Les politiques actuelles, notamment l’ASRA, doivent être revues pour permettre aux producteurs de mieux comprendre les signaux du marché.

Une nouvelle politique devrait favoriser le développement de capacités de transformation à une échelle plus réduite et régionale, soutenir la diversification des productions et des modèles d’entreprise, stimuler l’innovation en matière de produits, de méthodes de production, de transformation et d’approches environnementales, et étendre les bénéfices des aides à toutes les régions.

Il est proposé de favoriser et de soutenir le développement d’entreprises de transformation à une échelle plus réduite et régionale, répondant à la demande croissante de produits caractérisés tels que les niches, les produits du terroir, le bio, etc. Cela contribuerait à dynamiser certaines régions et à compléter l’offre sur les marchés. Encourager une diversification des productions et des modèles de production est essentiel. De nombreux producteurs se sont tournés vers l’élevage porcin faute d’accès à d’autres types de production ou de soutien pour des initiatives innovantes. Il est donc suggéré de stimuler l’innovation dans les produits, les méthodes de production et de transformation, ainsi que dans les approches environnementales.
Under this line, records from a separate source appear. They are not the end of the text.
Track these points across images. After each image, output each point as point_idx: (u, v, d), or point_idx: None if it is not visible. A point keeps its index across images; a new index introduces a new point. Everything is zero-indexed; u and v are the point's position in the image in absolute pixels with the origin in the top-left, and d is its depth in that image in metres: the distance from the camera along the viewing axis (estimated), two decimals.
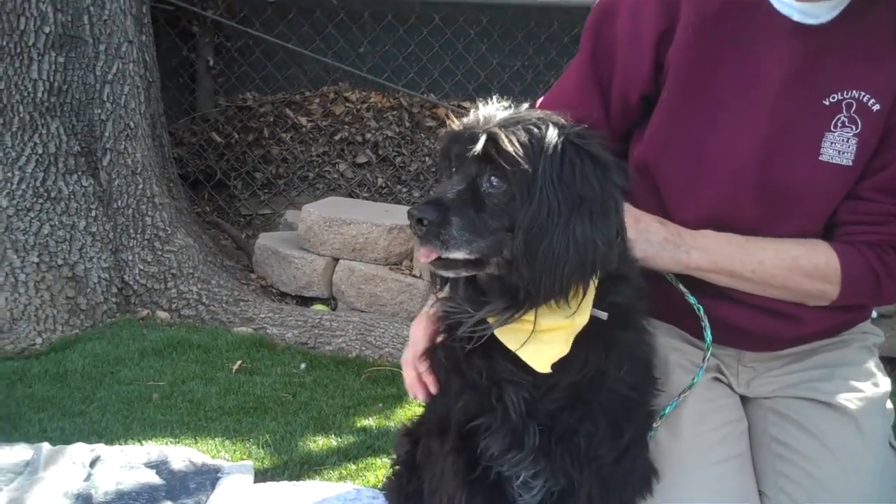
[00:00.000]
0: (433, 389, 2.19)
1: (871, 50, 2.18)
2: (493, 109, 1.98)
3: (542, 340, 1.97)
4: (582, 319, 1.97)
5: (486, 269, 1.94)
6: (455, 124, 2.00)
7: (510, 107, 2.00)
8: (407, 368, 2.27)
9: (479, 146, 1.88)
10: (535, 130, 1.89)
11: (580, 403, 2.06)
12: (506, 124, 1.90)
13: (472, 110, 2.00)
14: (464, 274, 1.95)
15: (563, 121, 1.96)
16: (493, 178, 1.89)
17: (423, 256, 1.93)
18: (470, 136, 1.91)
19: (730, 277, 2.26)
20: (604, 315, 1.99)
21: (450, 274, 1.96)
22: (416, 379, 2.23)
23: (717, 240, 2.25)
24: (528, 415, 2.05)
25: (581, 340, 1.99)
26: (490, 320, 1.99)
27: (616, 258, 1.96)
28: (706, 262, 2.24)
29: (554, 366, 1.99)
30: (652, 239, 2.20)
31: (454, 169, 1.97)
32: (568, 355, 1.99)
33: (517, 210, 1.87)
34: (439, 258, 1.91)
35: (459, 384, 2.11)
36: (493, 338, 2.01)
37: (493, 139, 1.87)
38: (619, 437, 2.12)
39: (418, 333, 2.24)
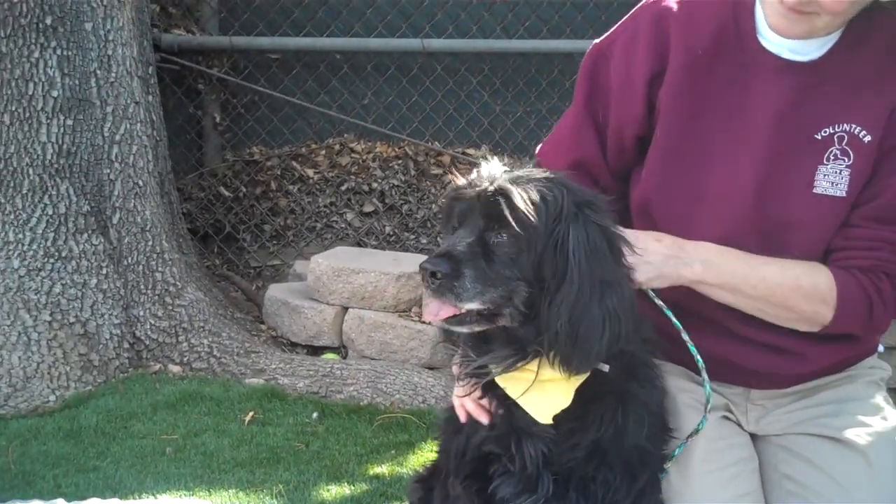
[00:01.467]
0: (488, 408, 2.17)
1: (860, 83, 2.23)
2: (496, 167, 2.03)
3: (544, 390, 2.01)
4: (585, 373, 2.00)
5: (499, 321, 1.97)
6: (458, 182, 2.03)
7: (512, 166, 2.05)
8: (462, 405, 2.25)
9: (484, 197, 1.92)
10: (547, 193, 1.95)
11: (598, 454, 2.10)
12: (516, 181, 1.95)
13: (474, 169, 2.04)
14: (476, 329, 1.99)
15: (567, 181, 2.02)
16: (501, 232, 1.94)
17: (431, 316, 1.95)
18: (477, 193, 1.96)
19: (731, 292, 2.27)
20: (606, 367, 2.02)
21: (463, 329, 2.00)
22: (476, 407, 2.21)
23: (719, 252, 2.27)
24: (544, 466, 2.08)
25: (593, 396, 2.04)
26: (492, 367, 2.02)
27: (632, 325, 2.01)
28: (709, 275, 2.24)
29: (571, 422, 2.04)
30: (653, 260, 2.21)
31: (457, 226, 2.01)
32: (582, 411, 2.03)
33: (526, 263, 1.92)
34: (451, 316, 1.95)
35: (486, 428, 2.14)
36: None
37: (503, 193, 1.92)
38: (634, 482, 2.15)
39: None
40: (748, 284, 2.25)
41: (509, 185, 1.93)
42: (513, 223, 1.90)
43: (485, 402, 2.17)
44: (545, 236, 1.91)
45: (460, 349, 2.15)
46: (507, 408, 2.08)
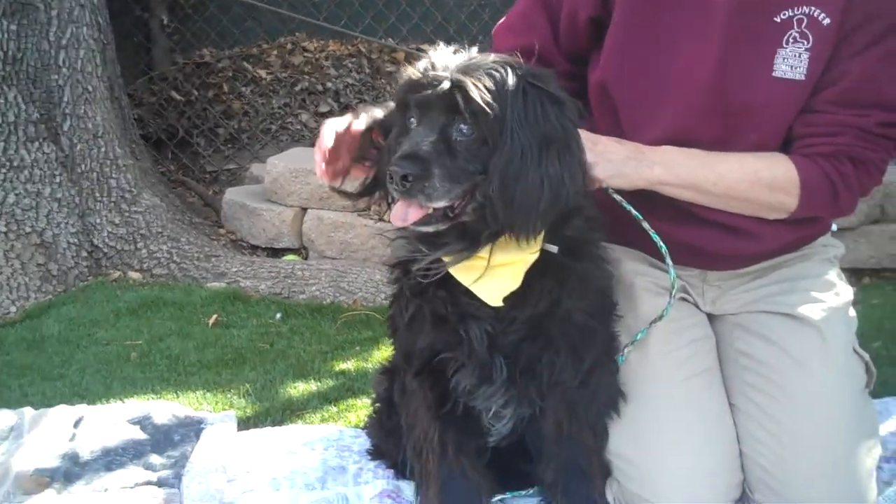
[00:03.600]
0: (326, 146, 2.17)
1: None
2: (447, 55, 2.00)
3: (495, 275, 2.04)
4: (533, 254, 2.03)
5: (462, 218, 1.98)
6: (411, 71, 2.01)
7: (460, 51, 2.03)
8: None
9: (441, 93, 1.91)
10: (497, 75, 1.93)
11: (540, 334, 2.13)
12: (468, 70, 1.93)
13: (427, 58, 2.01)
14: (441, 227, 1.99)
15: (516, 62, 2.01)
16: (462, 125, 1.93)
17: (399, 220, 1.95)
18: (432, 83, 1.94)
19: (692, 191, 2.29)
20: (554, 249, 2.04)
21: (429, 229, 2.00)
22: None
23: (678, 154, 2.28)
24: (491, 348, 2.12)
25: (536, 274, 2.06)
26: (445, 259, 2.03)
27: (582, 192, 2.01)
28: (669, 176, 2.26)
29: (511, 300, 2.06)
30: (613, 158, 2.21)
31: (414, 117, 2.00)
32: (524, 289, 2.06)
33: (488, 154, 1.93)
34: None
35: (430, 319, 2.16)
36: (451, 275, 2.06)
37: (459, 86, 1.90)
38: (580, 362, 2.20)
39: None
40: (708, 182, 2.27)
41: (464, 78, 1.91)
42: (473, 113, 1.89)
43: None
44: (496, 121, 1.91)
45: (396, 244, 2.17)
46: (453, 298, 2.10)
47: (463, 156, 1.93)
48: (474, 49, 2.05)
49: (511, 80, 1.93)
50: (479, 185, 1.94)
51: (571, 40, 2.42)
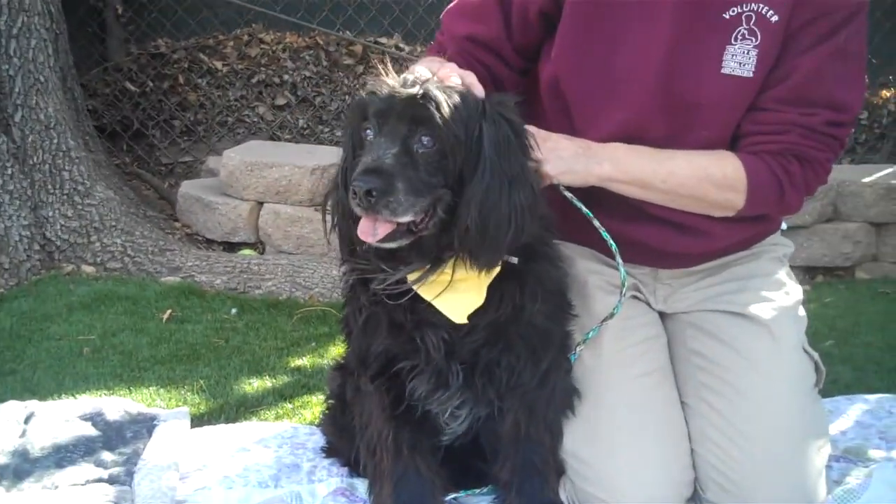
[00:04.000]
0: None
1: None
2: (415, 70, 2.01)
3: (458, 290, 2.04)
4: (496, 269, 2.04)
5: (424, 233, 1.98)
6: (379, 80, 2.00)
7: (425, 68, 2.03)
8: None
9: (407, 103, 1.91)
10: (466, 94, 1.97)
11: (500, 338, 2.14)
12: (437, 86, 1.94)
13: (383, 73, 2.00)
14: (404, 243, 1.98)
15: (479, 87, 2.04)
16: (423, 137, 1.92)
17: (368, 236, 1.93)
18: (397, 93, 1.93)
19: (641, 188, 2.31)
20: (514, 260, 2.06)
21: (393, 245, 1.98)
22: None
23: (627, 150, 2.30)
24: (449, 355, 2.12)
25: (495, 281, 2.06)
26: (410, 278, 2.03)
27: (536, 219, 2.04)
28: (618, 172, 2.28)
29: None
30: (563, 154, 2.23)
31: (371, 130, 1.98)
32: (485, 297, 2.05)
33: (449, 168, 1.93)
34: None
35: (386, 325, 2.16)
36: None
37: (429, 97, 1.90)
38: (538, 363, 2.21)
39: None
40: (657, 179, 2.29)
41: (435, 90, 1.91)
42: (442, 128, 1.89)
43: None
44: (466, 139, 1.92)
45: (351, 261, 2.15)
46: (412, 305, 2.10)
47: (425, 168, 1.92)
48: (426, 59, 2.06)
49: (482, 104, 1.96)
50: (440, 200, 1.95)
51: (523, 33, 2.42)
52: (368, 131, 1.99)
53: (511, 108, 2.04)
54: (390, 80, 1.98)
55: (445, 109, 1.89)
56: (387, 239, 1.94)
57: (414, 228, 1.96)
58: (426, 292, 2.04)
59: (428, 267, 2.02)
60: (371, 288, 2.09)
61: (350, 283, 2.21)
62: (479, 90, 2.03)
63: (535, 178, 2.05)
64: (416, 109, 1.91)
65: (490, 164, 1.92)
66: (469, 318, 2.05)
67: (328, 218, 2.12)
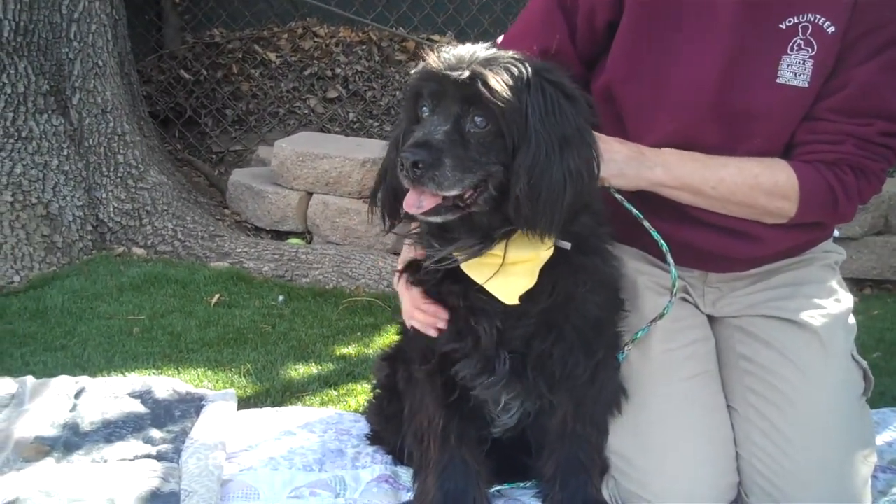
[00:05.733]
0: (444, 316, 2.19)
1: None
2: (465, 48, 2.02)
3: (510, 273, 2.04)
4: (548, 251, 2.04)
5: (473, 209, 1.99)
6: (429, 62, 2.02)
7: (480, 47, 2.03)
8: (414, 312, 2.25)
9: (459, 83, 1.92)
10: (514, 70, 1.94)
11: (552, 329, 2.14)
12: (486, 63, 1.94)
13: (440, 50, 2.02)
14: (450, 218, 1.99)
15: (534, 60, 2.03)
16: (476, 117, 1.94)
17: (413, 208, 1.95)
18: (449, 74, 1.95)
19: (692, 194, 2.31)
20: (567, 245, 2.06)
21: (438, 220, 2.00)
22: (427, 318, 2.23)
23: (679, 156, 2.30)
24: (500, 343, 2.13)
25: (547, 269, 2.07)
26: (457, 255, 2.04)
27: (597, 186, 2.03)
28: (669, 178, 2.28)
29: (523, 296, 2.06)
30: (616, 157, 2.24)
31: (426, 107, 2.01)
32: (536, 284, 2.06)
33: (502, 147, 1.94)
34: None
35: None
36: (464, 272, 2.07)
37: (479, 77, 1.91)
38: (591, 356, 2.21)
39: (403, 289, 2.28)
40: (708, 185, 2.29)
41: (484, 70, 1.93)
42: (490, 107, 1.90)
43: (432, 307, 2.20)
44: (516, 115, 1.92)
45: (418, 241, 2.17)
46: (465, 292, 2.12)
47: (476, 147, 1.94)
48: (486, 44, 2.06)
49: (528, 75, 1.94)
50: (492, 177, 1.95)
51: (589, 44, 2.43)
52: (424, 108, 2.01)
53: (560, 74, 2.02)
54: (443, 59, 1.99)
55: (497, 89, 1.90)
56: (432, 213, 1.96)
57: (460, 203, 1.97)
58: (477, 275, 2.05)
59: (478, 245, 2.02)
60: (424, 266, 2.11)
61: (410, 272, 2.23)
62: None
63: (591, 137, 2.03)
64: (467, 90, 1.92)
65: (536, 131, 1.91)
66: (521, 301, 2.06)
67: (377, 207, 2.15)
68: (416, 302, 2.22)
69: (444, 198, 1.95)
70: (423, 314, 2.21)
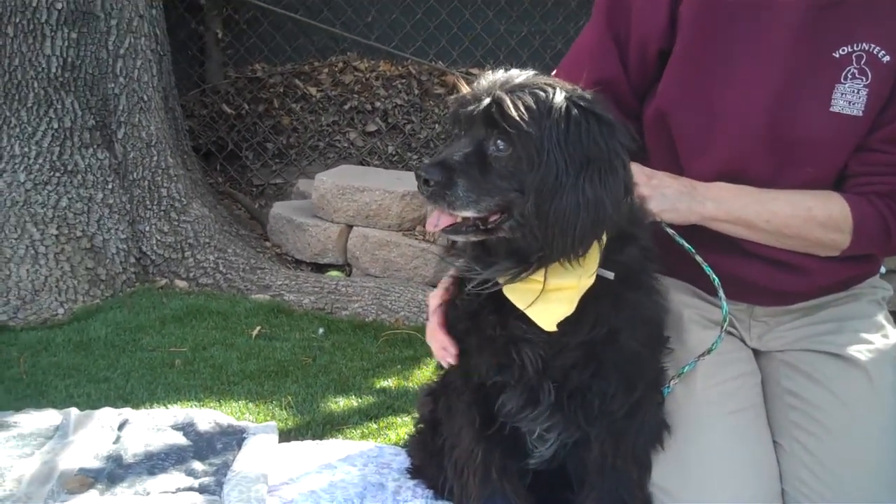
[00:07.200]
0: (454, 351, 2.23)
1: (882, 3, 2.22)
2: (502, 75, 2.03)
3: (550, 300, 2.03)
4: (588, 280, 2.03)
5: (498, 233, 2.00)
6: (465, 89, 2.05)
7: (520, 73, 2.04)
8: (430, 339, 2.30)
9: (481, 108, 1.94)
10: (542, 94, 1.94)
11: (593, 361, 2.13)
12: (512, 89, 1.95)
13: (481, 76, 2.04)
14: (472, 239, 2.02)
15: (570, 86, 2.01)
16: (499, 141, 1.94)
17: (431, 225, 1.99)
18: (475, 100, 1.97)
19: (745, 228, 2.30)
20: (610, 275, 2.04)
21: (459, 238, 2.04)
22: (441, 348, 2.26)
23: (730, 190, 2.29)
24: (542, 373, 2.12)
25: (590, 300, 2.05)
26: (499, 279, 2.04)
27: (625, 216, 2.02)
28: (721, 212, 2.27)
29: (565, 325, 2.05)
30: (666, 193, 2.24)
31: (462, 132, 2.03)
32: (578, 314, 2.05)
33: (525, 173, 1.93)
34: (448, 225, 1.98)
35: (477, 340, 2.18)
36: (504, 297, 2.07)
37: (497, 103, 1.93)
38: (631, 392, 2.19)
39: (434, 303, 2.30)
40: (761, 219, 2.28)
41: (504, 95, 1.93)
42: (508, 129, 1.91)
43: (444, 339, 2.22)
44: (531, 139, 1.91)
45: (461, 262, 2.18)
46: (503, 321, 2.11)
47: (497, 171, 1.94)
48: (532, 71, 2.06)
49: (557, 99, 1.93)
50: (514, 203, 1.95)
51: (642, 75, 2.43)
52: (457, 132, 2.05)
53: (595, 100, 2.00)
54: (477, 85, 2.01)
55: (512, 112, 1.90)
56: (451, 231, 1.99)
57: (482, 226, 1.98)
58: (519, 300, 2.05)
59: (516, 269, 2.01)
60: (465, 290, 2.12)
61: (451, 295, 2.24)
62: None
63: (622, 163, 1.98)
64: (489, 115, 1.94)
65: (549, 154, 1.90)
66: (560, 333, 2.05)
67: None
68: (431, 330, 2.25)
69: (464, 218, 1.97)
70: (436, 343, 2.25)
Enfin, une proposition spécifique vise à réduire la production de porcs de 25 % de manière stratégique, en commençant par les naisseurs, pour faire face aux surcapacités actuelles et aux défis du marché. Cette mesure peut être douloureuse, mais elle est nécessaire.

Ces solutions visent à créer un secteur porcin québécois plus résilient, capable de s’adapter aux demandes du marché tout en étant socialement responsable et respectueux de l’environnement. Leur mise en œuvre nécessite une forte volonté politique et la collaboration de tous les acteurs concernés.